▶ Task instructions
In the records below, find every line that contains "scope" and list it.

[Scene geometry reasoning data]
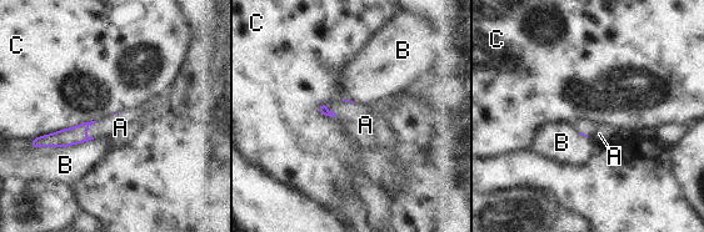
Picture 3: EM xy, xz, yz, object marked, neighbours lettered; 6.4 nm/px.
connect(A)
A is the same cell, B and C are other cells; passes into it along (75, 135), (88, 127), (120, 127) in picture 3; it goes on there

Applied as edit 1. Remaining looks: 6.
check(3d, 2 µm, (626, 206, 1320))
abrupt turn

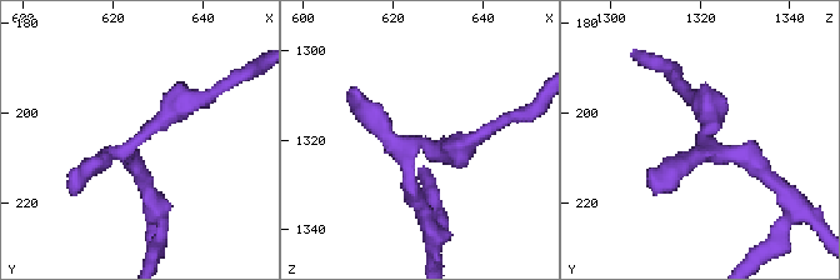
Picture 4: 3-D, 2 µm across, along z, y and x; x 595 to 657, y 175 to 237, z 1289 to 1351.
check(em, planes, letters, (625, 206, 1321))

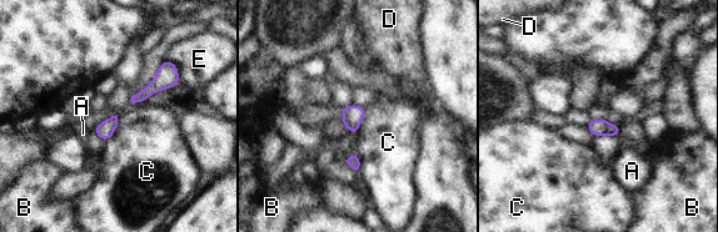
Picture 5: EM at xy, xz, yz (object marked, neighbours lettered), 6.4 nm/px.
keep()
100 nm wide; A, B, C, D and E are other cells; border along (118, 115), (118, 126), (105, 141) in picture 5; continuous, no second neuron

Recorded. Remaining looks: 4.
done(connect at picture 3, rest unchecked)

...

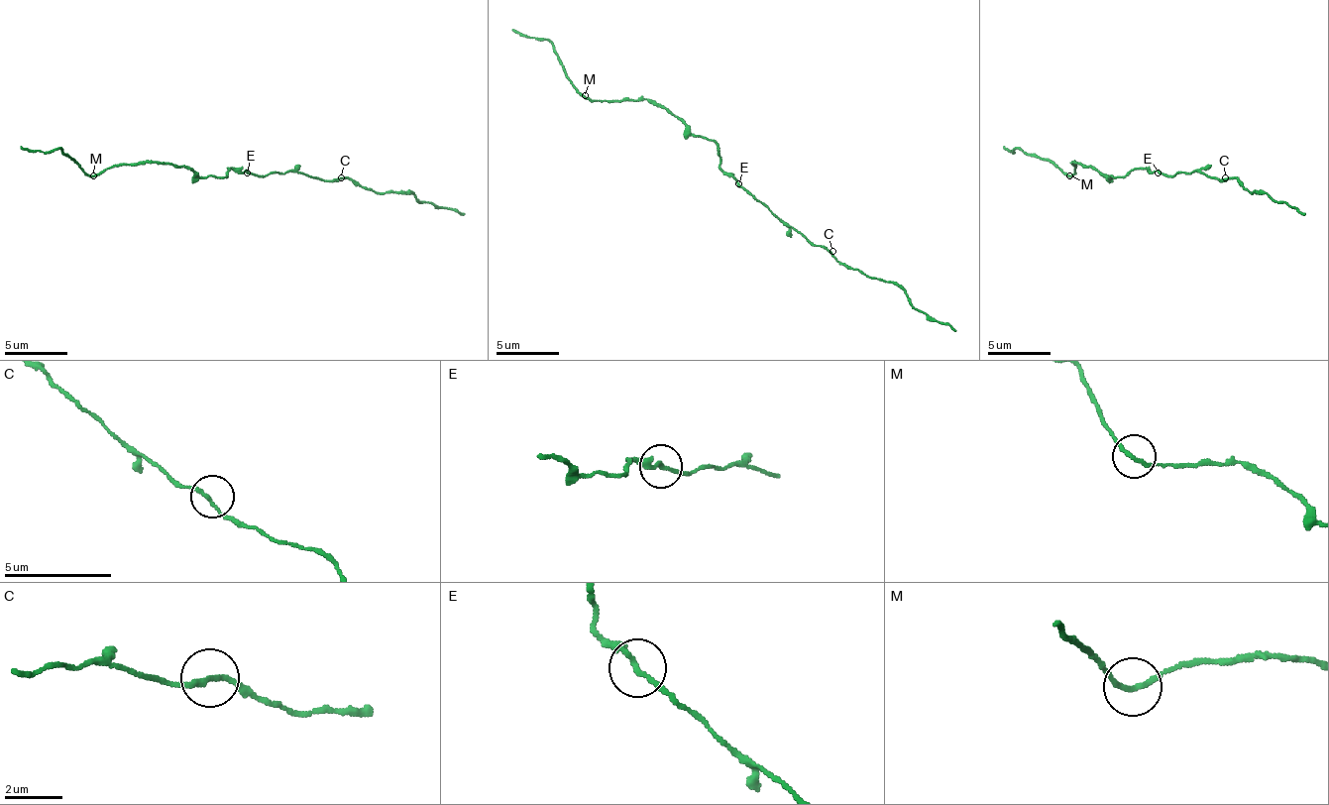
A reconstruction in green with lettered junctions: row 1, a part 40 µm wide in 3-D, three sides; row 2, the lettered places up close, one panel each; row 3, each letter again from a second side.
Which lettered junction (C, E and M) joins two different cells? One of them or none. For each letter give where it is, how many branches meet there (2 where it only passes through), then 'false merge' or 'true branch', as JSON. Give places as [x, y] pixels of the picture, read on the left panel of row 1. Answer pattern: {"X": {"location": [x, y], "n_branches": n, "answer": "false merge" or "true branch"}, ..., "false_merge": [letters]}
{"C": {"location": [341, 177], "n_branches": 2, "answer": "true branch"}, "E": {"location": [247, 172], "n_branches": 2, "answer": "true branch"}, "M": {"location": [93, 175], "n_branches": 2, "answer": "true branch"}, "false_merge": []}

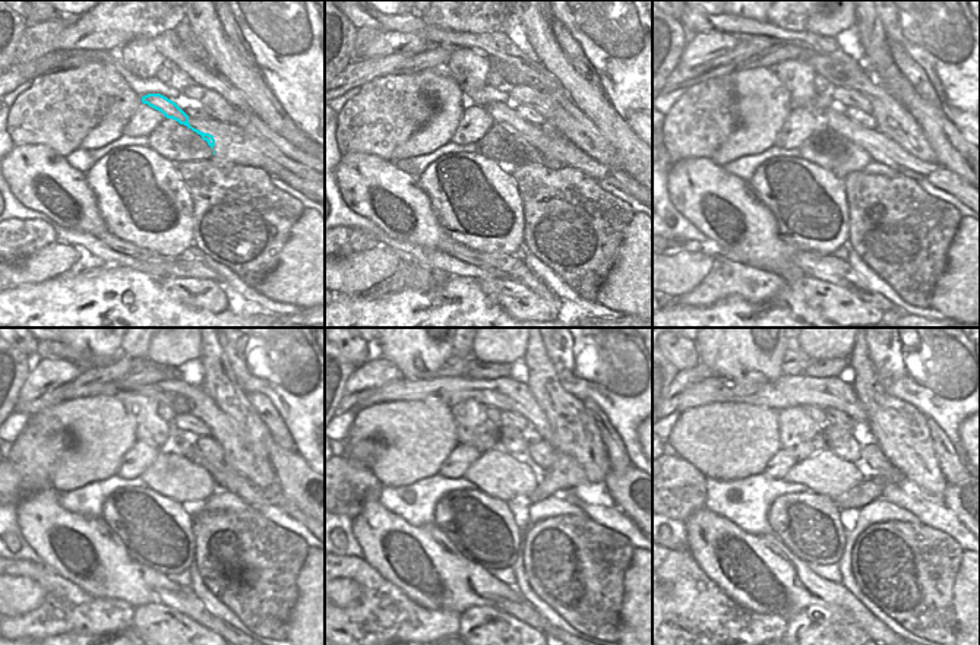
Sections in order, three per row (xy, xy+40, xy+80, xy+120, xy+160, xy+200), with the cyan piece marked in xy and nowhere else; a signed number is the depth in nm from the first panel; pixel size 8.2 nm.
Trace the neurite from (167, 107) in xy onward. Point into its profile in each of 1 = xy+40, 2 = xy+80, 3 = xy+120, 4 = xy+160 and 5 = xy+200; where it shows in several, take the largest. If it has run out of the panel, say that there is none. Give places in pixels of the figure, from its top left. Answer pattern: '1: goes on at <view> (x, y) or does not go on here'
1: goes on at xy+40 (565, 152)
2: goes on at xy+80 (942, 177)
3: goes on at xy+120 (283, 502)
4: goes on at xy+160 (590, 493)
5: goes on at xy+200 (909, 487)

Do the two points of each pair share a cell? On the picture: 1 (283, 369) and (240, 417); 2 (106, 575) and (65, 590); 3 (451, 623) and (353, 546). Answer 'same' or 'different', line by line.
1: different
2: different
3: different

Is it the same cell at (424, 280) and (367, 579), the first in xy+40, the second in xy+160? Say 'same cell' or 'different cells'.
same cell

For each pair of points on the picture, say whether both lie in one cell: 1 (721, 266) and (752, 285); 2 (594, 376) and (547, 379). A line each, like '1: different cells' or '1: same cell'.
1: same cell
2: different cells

==

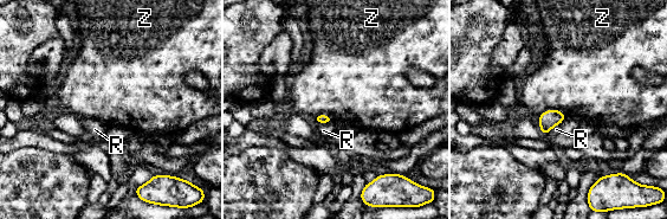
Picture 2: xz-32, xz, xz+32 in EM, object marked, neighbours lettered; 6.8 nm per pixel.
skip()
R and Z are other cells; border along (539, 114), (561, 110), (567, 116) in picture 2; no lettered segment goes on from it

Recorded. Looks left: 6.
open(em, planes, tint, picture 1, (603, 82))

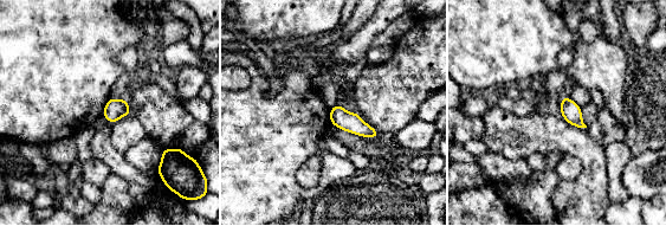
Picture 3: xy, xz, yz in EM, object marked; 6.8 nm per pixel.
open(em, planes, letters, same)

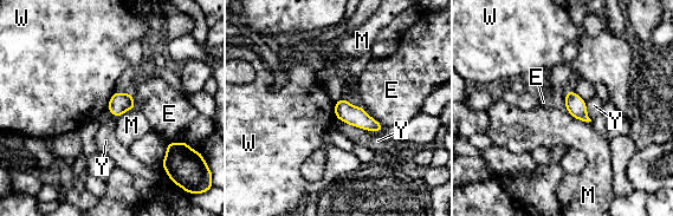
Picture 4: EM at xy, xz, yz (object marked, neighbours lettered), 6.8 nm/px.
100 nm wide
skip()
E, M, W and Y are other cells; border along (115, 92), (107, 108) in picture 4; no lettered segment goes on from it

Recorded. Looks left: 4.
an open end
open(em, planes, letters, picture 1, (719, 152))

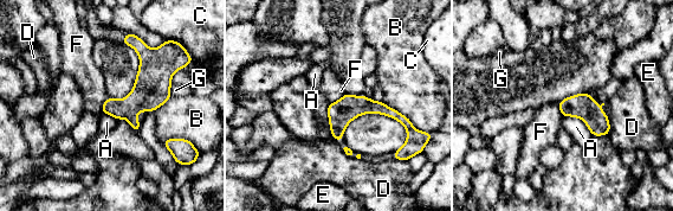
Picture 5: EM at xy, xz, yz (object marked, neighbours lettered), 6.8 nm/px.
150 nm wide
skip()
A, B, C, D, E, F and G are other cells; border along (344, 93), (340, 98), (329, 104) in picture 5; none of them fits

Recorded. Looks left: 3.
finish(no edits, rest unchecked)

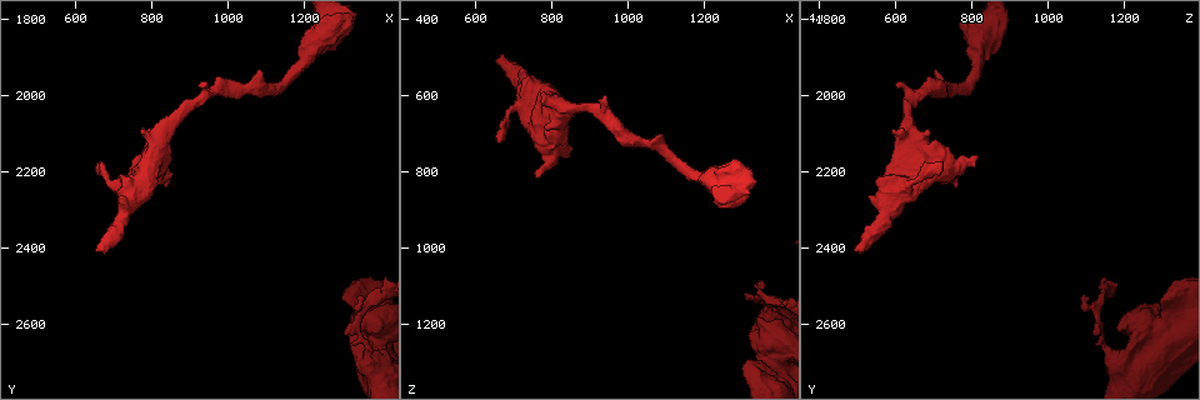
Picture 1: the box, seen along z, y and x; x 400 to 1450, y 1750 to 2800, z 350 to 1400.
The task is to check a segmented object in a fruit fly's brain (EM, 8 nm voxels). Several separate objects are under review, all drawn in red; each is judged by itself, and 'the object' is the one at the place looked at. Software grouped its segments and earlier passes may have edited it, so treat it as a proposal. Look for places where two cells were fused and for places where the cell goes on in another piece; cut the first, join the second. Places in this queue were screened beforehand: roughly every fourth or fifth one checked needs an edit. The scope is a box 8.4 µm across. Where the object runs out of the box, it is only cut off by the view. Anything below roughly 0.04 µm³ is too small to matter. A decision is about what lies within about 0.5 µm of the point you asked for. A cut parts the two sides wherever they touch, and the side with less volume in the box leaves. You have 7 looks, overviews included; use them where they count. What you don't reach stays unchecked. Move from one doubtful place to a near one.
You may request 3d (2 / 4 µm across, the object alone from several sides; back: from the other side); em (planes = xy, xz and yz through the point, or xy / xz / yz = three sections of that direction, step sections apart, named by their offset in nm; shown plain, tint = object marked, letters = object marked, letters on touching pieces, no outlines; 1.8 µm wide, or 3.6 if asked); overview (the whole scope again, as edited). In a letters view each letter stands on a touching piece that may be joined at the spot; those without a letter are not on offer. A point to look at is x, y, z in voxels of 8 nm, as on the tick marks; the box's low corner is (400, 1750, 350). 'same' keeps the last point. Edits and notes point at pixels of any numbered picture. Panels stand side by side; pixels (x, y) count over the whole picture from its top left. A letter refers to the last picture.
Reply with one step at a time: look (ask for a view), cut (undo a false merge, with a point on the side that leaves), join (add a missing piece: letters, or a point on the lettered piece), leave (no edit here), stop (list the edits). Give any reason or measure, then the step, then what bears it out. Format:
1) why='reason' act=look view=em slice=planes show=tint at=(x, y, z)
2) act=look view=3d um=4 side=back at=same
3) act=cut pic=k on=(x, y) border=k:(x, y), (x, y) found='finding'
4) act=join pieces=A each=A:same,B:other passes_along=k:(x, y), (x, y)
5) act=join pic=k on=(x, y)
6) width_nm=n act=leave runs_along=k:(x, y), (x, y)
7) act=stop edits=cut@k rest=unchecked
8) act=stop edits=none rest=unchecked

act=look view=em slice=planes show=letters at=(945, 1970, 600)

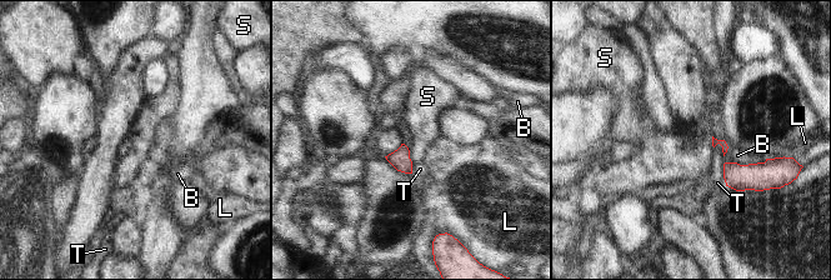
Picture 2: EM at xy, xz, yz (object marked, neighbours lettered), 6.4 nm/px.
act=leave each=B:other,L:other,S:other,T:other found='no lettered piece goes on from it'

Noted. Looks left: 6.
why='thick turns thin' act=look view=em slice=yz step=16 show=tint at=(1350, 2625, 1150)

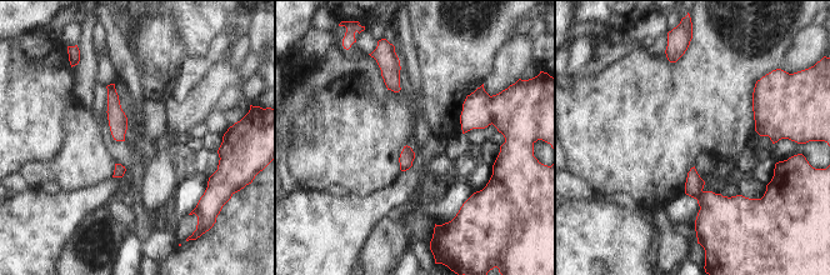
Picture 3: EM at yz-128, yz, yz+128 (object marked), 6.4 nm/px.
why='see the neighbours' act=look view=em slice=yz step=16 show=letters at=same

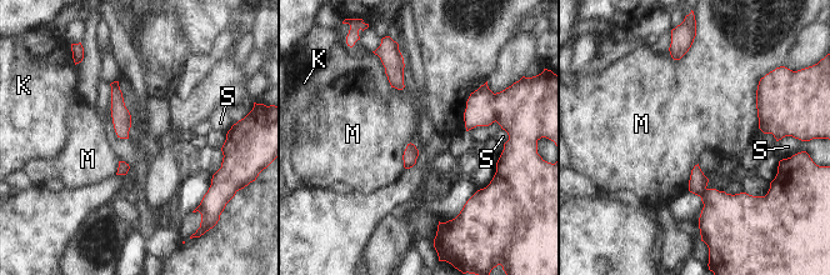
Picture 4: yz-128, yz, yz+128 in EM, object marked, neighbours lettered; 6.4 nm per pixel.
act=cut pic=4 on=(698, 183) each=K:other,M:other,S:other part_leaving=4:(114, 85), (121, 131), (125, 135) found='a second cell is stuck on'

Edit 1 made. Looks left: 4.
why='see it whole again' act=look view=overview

▶ Exercise output
The task is to check a segmented object in a fruit fly's brain (EM, 8 nm voxels). Several separate objects are under review, all drawn in red; each is judged by itself, and 'the object' is the one at the place looked at. Software grouped its segments and earlier passes may have edited it, so treat it as a proposal. Look for places where two cells were fused and for places where the cell goes on in another piece; cut the first, join the second. Places in this queue were screened beforehand: roughly every fourth or fifth one checked needs an edit. The scope is a box 8.4 µm across. Where the object runs out of the box, it is only cut off by the view. Anything below roughly 0.04 µm³ is too small to matter. A decision is about what lies within about 0.5 µm of the point you asked for. A cut parts the two sides wherever they touch, and the side with less volume in the box leaves. You have 7 looks, overviews included; use them where they count. What you don't reach stays unchecked. Move from one doubtful place to a near one.
You may request 3d (2 / 4 µm across, the object alone from several sides; back: from the other side); em (planes = xy, xz and yz through the point, or xy / xz / yz = three sections of that direction, step sections apart, named by their offset in nm; shown plain, tint = object marked, letters = object marked, letters on touching pieces, no outlines; 1.8 µm wide, or 3.6 if asked); overview (the whole scope again, as edited). In a letters view each letter stands on a touching piece that may be joined at the spot; those without a letter are not on offer. A point to look at is x, y, z in voxels of 8 nm, as on the tick marks; the box's low corner is (400, 1750, 350). 'same' keeps the last point. Edits and notes point at pixels of any numbered picture. Panels stand side by side; pixels (x, y) count over the whole picture from its top left. A letter refers to the last picture.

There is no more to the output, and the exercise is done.